Kitchen Confidential: Exile On Main Street
I haven't seen all of the new shows yet, so this quick opinion might change after I see Invasion or My Name Is Earl or How I Met Your Mother, but as it stands right now, Kitchen Confidential is the best new show of the fall. Here's why...
But first a question. This show is based on the book Kitchen Confidential by Anthony Bourdain, a real-life chef and writer. Why did they change his name to Jack Bourdain? I mean, if you're going to use the last name of Bourdain, why change the first name? I can see making up the whole name, but using the real last name and changing the first? I'd love to find out why.
Jack Bourdain is a great chef but a bit of a screw up, having sex in the walk-in, taking drugs, getting into fights with co-workers, etc, so his restaurant resume is a bit of a mess. He's scraping the bottom of the barrel, though I'd love any barrel where a great looking woman (Andrea Parker from Less Than Perfect and The Pretender) lived with me. He's working in the crazy theme restaurant that his girlfriend runs, hoping to get out. And that opportunity comes in the form of a phone call from the owner of Nolita, a hip restaurant where he'd love to work. He goes to the interview and somehow impresses the boss (Frank Langella).
I've worked in a ton of restaurants so I can tell you that everything happens, from the hazing of the naive guy to the chopping off of fingers (happen to me slicing pepperoni on a slicer - ouch), the sex in the back of the kitchen, the arguing, the fire, the rude customers, the bitchy hostess, it's all true. Maybe it's because I have the experience that I really dug this show. The characters are well done. The fringe employees add a lot of color to the kitchen, and Langella has the right amount of gravitas and humanity. And Buffy's Nicholas Brendon? You know what? He's a funny character actor. And he seems like he could be Bruce Campbell's wiseass younger brother. Oddly, I'm not quite sure of Cooper. He was great in Alias, and he's a good actor, I'm just not sure that he has the right amount of darkness and swagger that, well, the real Bourdain has. But he's got TV star written all over him, so we go along with it. And I liked Parker in this role. She probably won't be in it that much, considering what happens at the end plus her commitment to Less Than Perfect, but I hope she's able to pop in now and then (though with the way the pilot ends, with just the right amount of "damn, that sucks" bum out for Cooper and not a little kindness, it might be better if she's not in it that much and maybe shows up for one episode much later in the show's run).
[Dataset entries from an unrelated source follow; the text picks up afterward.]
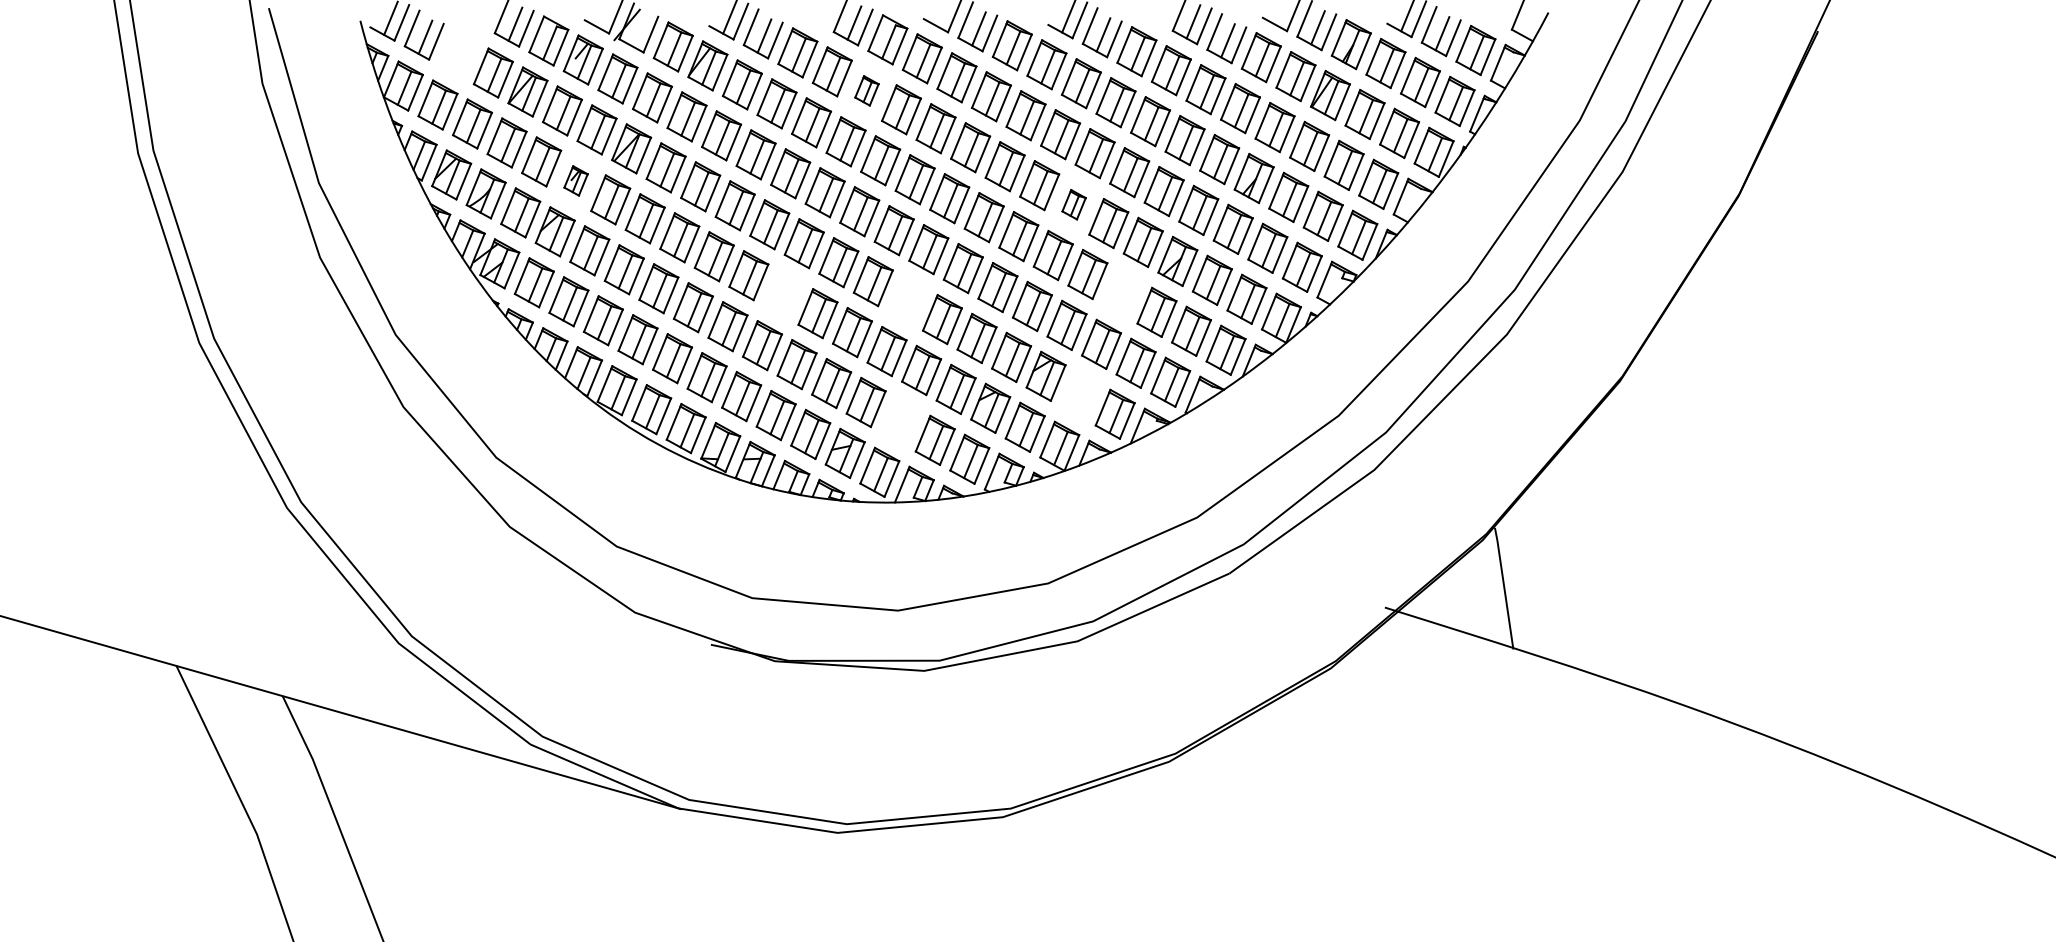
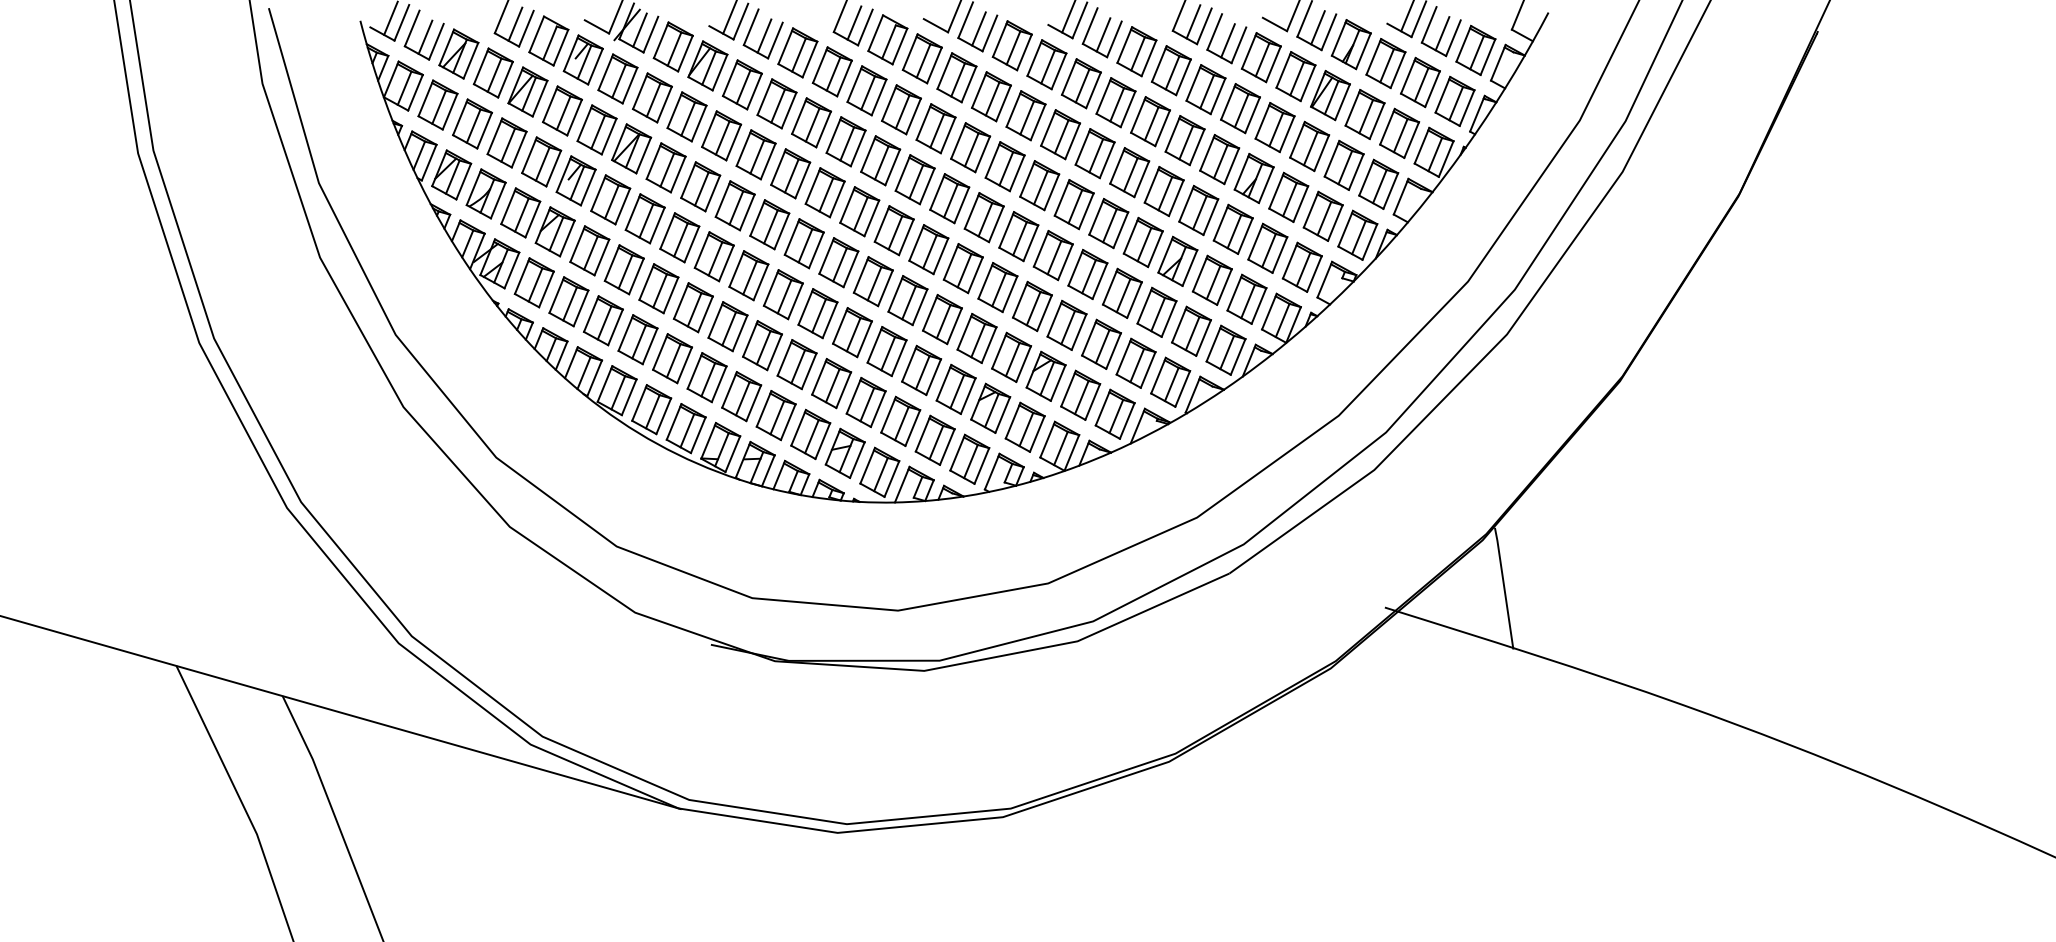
line at (639, 29): none -> present
part at (458, 53): none -> present
part at (866, 90) size: 26x32 px -> 42x52 px
part at (575, 180) size: 26x32 px -> 42x52 px
part at (1073, 204) size: 26x32 px -> 42x52 px
part at (1122, 292): none -> present
part at (782, 294): none -> present
part at (907, 300): none -> present
part at (1080, 394): none -> present
part at (900, 420): none -> present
This is the most entertaining pilot I've seen so far this season. It reminds me of something we might see on FX: slightly edgy (too edgy, I feel, for the 8:30 slot, with all the sex and scenes of drug use and overall adult themes), well directed, and fairly unpredictable for a sitcom (it's actually not very sitcom-like, thank God). This could have gone haywire, with overdone restaurant slapstick or unlikable characters, but they've managed to make something that's quirky and well done enough for me to tune in again.